▸ Task item
Retype the entries below word for word, leaving out every picture.

(Collected data)
*** Block opens ***
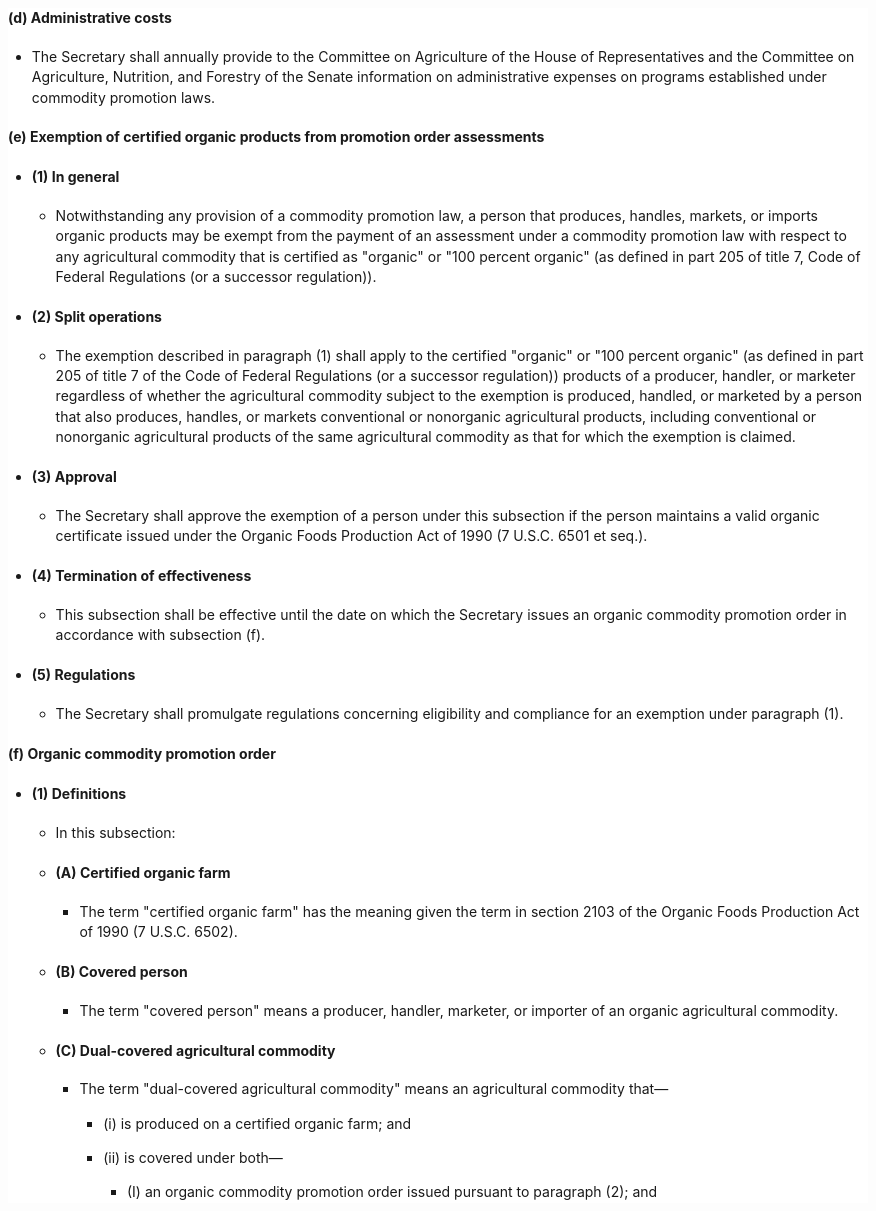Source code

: #### (d) Administrative costs
* The Secretary shall annually provide to the Committee on Agriculture of the House of Representatives and the Committee on Agriculture, Nutrition, and Forestry of the Senate information on administrative expenses on programs established under commodity promotion laws.

#### (e) Exemption of certified organic products from promotion order assessments
* #### (1) In general
  * Notwithstanding any provision of a commodity promotion law, a person that produces, handles, markets, or imports organic products may be exempt from the payment of an assessment under a commodity promotion law with respect to any agricultural commodity that is certified as "organic" or "100 percent organic" (as defined in part 205 of title 7, Code of Federal Regulations (or a successor regulation)).

* #### (2) Split operations
  * The exemption described in paragraph (1) shall apply to the certified "organic" or "100 percent organic" (as defined in part 205 of title 7 of the Code of Federal Regulations (or a successor regulation)) products of a producer, handler, or marketer regardless of whether the agricultural commodity subject to the exemption is produced, handled, or marketed by a person that also produces, handles, or markets conventional or nonorganic agricultural products, including conventional or nonorganic agricultural products of the same agricultural commodity as that for which the exemption is claimed.

* #### (3) Approval
  * The Secretary shall approve the exemption of a person under this subsection if the person maintains a valid organic certificate issued under the Organic Foods Production Act of 1990 (7 U.S.C. 6501 et seq.).

* #### (4) Termination of effectiveness
  * This subsection shall be effective until the date on which the Secretary issues an organic commodity promotion order in accordance with subsection (f).

* #### (5) Regulations
  * The Secretary shall promulgate regulations concerning eligibility and compliance for an exemption under paragraph (1).

#### (f) Organic commodity promotion order
* #### (1) Definitions
  * In this subsection:

  * #### (A) Certified organic farm
    * The term "certified organic farm" has the meaning given the term in section 2103 of the Organic Foods Production Act of 1990 (7 U.S.C. 6502).

  * #### (B) Covered person
    * The term "covered person" means a producer, handler, marketer, or importer of an organic agricultural commodity.

  * #### (C) Dual-covered agricultural commodity
    * The term "dual-covered agricultural commodity" means an agricultural commodity that—

      * (i) is produced on a certified organic farm; and

      * (ii) is covered under both—

        * (I) an organic commodity promotion order issued pursuant to paragraph (2); and
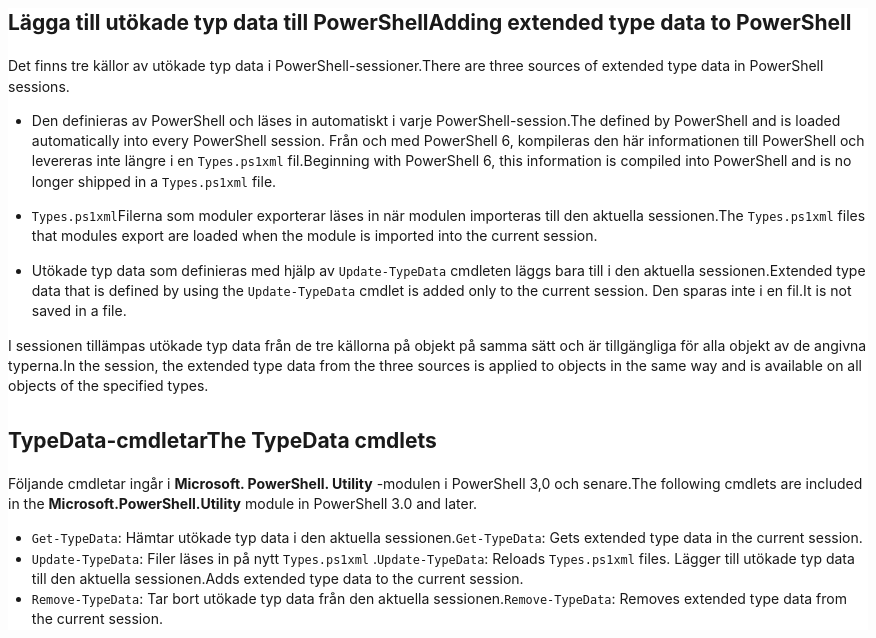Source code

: ## <a name="adding-extended-type-data-to-powershell"></a><span data-ttu-id="b720c-123">Lägga till utökade typ data till PowerShell</span><span class="sxs-lookup"><span data-stu-id="b720c-123">Adding extended type data to PowerShell</span></span>

<span data-ttu-id="b720c-124">Det finns tre källor av utökade typ data i PowerShell-sessioner.</span><span class="sxs-lookup"><span data-stu-id="b720c-124">There are three sources of extended type data in PowerShell sessions.</span></span>

- <span data-ttu-id="b720c-125">Den definieras av PowerShell och läses in automatiskt i varje PowerShell-session.</span><span class="sxs-lookup"><span data-stu-id="b720c-125">The defined by PowerShell and is loaded automatically into every PowerShell session.</span></span> <span data-ttu-id="b720c-126">Från och med PowerShell 6, kompileras den här informationen till PowerShell och levereras inte längre i en `Types.ps1xml` fil.</span><span class="sxs-lookup"><span data-stu-id="b720c-126">Beginning with PowerShell 6, this information is compiled into PowerShell and is no longer shipped in a `Types.ps1xml` file.</span></span>

- <span data-ttu-id="b720c-127">`Types.ps1xml`Filerna som moduler exporterar läses in när modulen importeras till den aktuella sessionen.</span><span class="sxs-lookup"><span data-stu-id="b720c-127">The `Types.ps1xml` files that modules export are loaded when the module is imported into the current session.</span></span>

- <span data-ttu-id="b720c-128">Utökade typ data som definieras med hjälp av `Update-TypeData` cmdleten läggs bara till i den aktuella sessionen.</span><span class="sxs-lookup"><span data-stu-id="b720c-128">Extended type data that is defined by using the `Update-TypeData` cmdlet is added only to the current session.</span></span> <span data-ttu-id="b720c-129">Den sparas inte i en fil.</span><span class="sxs-lookup"><span data-stu-id="b720c-129">It is not saved in a file.</span></span>

<span data-ttu-id="b720c-130">I sessionen tillämpas utökade typ data från de tre källorna på objekt på samma sätt och är tillgängliga för alla objekt av de angivna typerna.</span><span class="sxs-lookup"><span data-stu-id="b720c-130">In the session, the extended type data from the three sources is applied to objects in the same way and is available on all objects of the specified types.</span></span>

## <a name="the-typedata-cmdlets"></a><span data-ttu-id="b720c-131">TypeData-cmdletar</span><span class="sxs-lookup"><span data-stu-id="b720c-131">The TypeData cmdlets</span></span>

<span data-ttu-id="b720c-132">Följande cmdletar ingår i **Microsoft. PowerShell. Utility** -modulen i PowerShell 3,0 och senare.</span><span class="sxs-lookup"><span data-stu-id="b720c-132">The following cmdlets are included in the **Microsoft.PowerShell.Utility** module in PowerShell 3.0 and later.</span></span>

- <span data-ttu-id="b720c-133">`Get-TypeData`: Hämtar utökade typ data i den aktuella sessionen.</span><span class="sxs-lookup"><span data-stu-id="b720c-133">`Get-TypeData`: Gets extended type data in the current session.</span></span>
- <span data-ttu-id="b720c-134">`Update-TypeData`: Filer läses in på nytt `Types.ps1xml` .</span><span class="sxs-lookup"><span data-stu-id="b720c-134">`Update-TypeData`: Reloads `Types.ps1xml` files.</span></span> <span data-ttu-id="b720c-135">Lägger till utökade typ data till den aktuella sessionen.</span><span class="sxs-lookup"><span data-stu-id="b720c-135">Adds extended type data to the current session.</span></span>
- <span data-ttu-id="b720c-136">`Remove-TypeData`: Tar bort utökade typ data från den aktuella sessionen.</span><span class="sxs-lookup"><span data-stu-id="b720c-136">`Remove-TypeData`: Removes extended type data from the current session.</span></span>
*** Block closes ***
▸ Written reply
Source code

: #### (d) Administrative costs
* The Secretary shall annually provide to the Committee on Agriculture of the House of Representatives and the Committee on Agriculture, Nutrition, and Forestry of the Senate information on administrative expenses on programs established under commodity promotion laws.

#### (e) Exemption of certified organic products from promotion order assessments
* #### (1) In general
  * Notwithstanding any provision of a commodity promotion law, a person that produces, handles, markets, or imports organic products may be exempt from the payment of an assessment under a commodity promotion law with respect to any agricultural commodity that is certified as "organic" or "100 percent organic" (as defined in part 205 of title 7, Code of Federal Regulations (or a successor regulation)).

* #### (2) Split operations
  * The exemption described in paragraph (1) shall apply to the certified "organic" or "100 percent organic" (as defined in part 205 of title 7 of the Code of Federal Regulations (or a successor regulation)) products of a producer, handler, or marketer regardless of whether the agricultural commodity subject to the exemption is produced, handled, or marketed by a person that also produces, handles, or markets conventional or nonorganic agricultural products, including conventional or nonorganic agricultural products of the same agricultural commodity as that for which the exemption is claimed.

* #### (3) Approval
  * The Secretary shall approve the exemption of a person under this subsection if the person maintains a valid organic certificate issued under the Organic Foods Production Act of 1990 (7 U.S.C. 6501 et seq.).

* #### (4) Termination of effectiveness
  * This subsection shall be effective until the date on which the Secretary issues an organic commodity promotion order in accordance with subsection (f).

* #### (5) Regulations
  * The Secretary shall promulgate regulations concerning eligibility and compliance for an exemption under paragraph (1).

#### (f) Organic commodity promotion order
* #### (1) Definitions
  * In this subsection:

  * #### (A) Certified organic farm
    * The term "certified organic farm" has the meaning given the term in section 2103 of the Organic Foods Production Act of 1990 (7 U.S.C. 6502).

  * #### (B) Covered person
    * The term "covered person" means a producer, handler, marketer, or importer of an organic agricultural commodity.

  * #### (C) Dual-covered agricultural commodity
    * The term "dual-covered agricultural commodity" means an agricultural commodity that—

      * (i) is produced on a certified organic farm; and

      * (ii) is covered under both—

        * (I) an organic commodity promotion order issued pursuant to paragraph (2); and
Source code

: ## <a name="adding-extended-type-data-to-powershell"></a><span data-ttu-id="b720c-123">Lägga till utökade typ data till PowerShell</span><span class="sxs-lookup"><span data-stu-id="b720c-123">Adding extended type data to PowerShell</span></span>

<span data-ttu-id="b720c-124">Det finns tre källor av utökade typ data i PowerShell-sessioner.</span><span class="sxs-lookup"><span data-stu-id="b720c-124">There are three sources of extended type data in PowerShell sessions.</span></span>

- <span data-ttu-id="b720c-125">Den definieras av PowerShell och läses in automatiskt i varje PowerShell-session.</span><span class="sxs-lookup"><span data-stu-id="b720c-125">The defined by PowerShell and is loaded automatically into every PowerShell session.</span></span> <span data-ttu-id="b720c-126">Från och med PowerShell 6, kompileras den här informationen till PowerShell och levereras inte längre i en `Types.ps1xml` fil.</span><span class="sxs-lookup"><span data-stu-id="b720c-126">Beginning with PowerShell 6, this information is compiled into PowerShell and is no longer shipped in a `Types.ps1xml` file.</span></span>

- <span data-ttu-id="b720c-127">`Types.ps1xml`Filerna som moduler exporterar läses in när modulen importeras till den aktuella sessionen.</span><span class="sxs-lookup"><span data-stu-id="b720c-127">The `Types.ps1xml` files that modules export are loaded when the module is imported into the current session.</span></span>

- <span data-ttu-id="b720c-128">Utökade typ data som definieras med hjälp av `Update-TypeData` cmdleten läggs bara till i den aktuella sessionen.</span><span class="sxs-lookup"><span data-stu-id="b720c-128">Extended type data that is defined by using the `Update-TypeData` cmdlet is added only to the current session.</span></span> <span data-ttu-id="b720c-129">Den sparas inte i en fil.</span><span class="sxs-lookup"><span data-stu-id="b720c-129">It is not saved in a file.</span></span>

<span data-ttu-id="b720c-130">I sessionen tillämpas utökade typ data från de tre källorna på objekt på samma sätt och är tillgängliga för alla objekt av de angivna typerna.</span><span class="sxs-lookup"><span data-stu-id="b720c-130">In the session, the extended type data from the three sources is applied to objects in the same way and is available on all objects of the specified types.</span></span>

## <a name="the-typedata-cmdlets"></a><span data-ttu-id="b720c-131">TypeData-cmdletar</span><span class="sxs-lookup"><span data-stu-id="b720c-131">The TypeData cmdlets</span></span>

<span data-ttu-id="b720c-132">Följande cmdletar ingår i **Microsoft. PowerShell. Utility** -modulen i PowerShell 3,0 och senare.</span><span class="sxs-lookup"><span data-stu-id="b720c-132">The following cmdlets are included in the **Microsoft.PowerShell.Utility** module in PowerShell 3.0 and later.</span></span>

- <span data-ttu-id="b720c-133">`Get-TypeData`: Hämtar utökade typ data i den aktuella sessionen.</span><span class="sxs-lookup"><span data-stu-id="b720c-133">`Get-TypeData`: Gets extended type data in the current session.</span></span>
- <span data-ttu-id="b720c-134">`Update-TypeData`: Filer läses in på nytt `Types.ps1xml` .</span><span class="sxs-lookup"><span data-stu-id="b720c-134">`Update-TypeData`: Reloads `Types.ps1xml` files.</span></span> <span data-ttu-id="b720c-135">Lägger till utökade typ data till den aktuella sessionen.</span><span class="sxs-lookup"><span data-stu-id="b720c-135">Adds extended type data to the current session.</span></span>
- <span data-ttu-id="b720c-136">`Remove-TypeData`: Tar bort utökade typ data från den aktuella sessionen.</span><span class="sxs-lookup"><span data-stu-id="b720c-136">`Remove-TypeData`: Removes extended type data from the current session.</span></span>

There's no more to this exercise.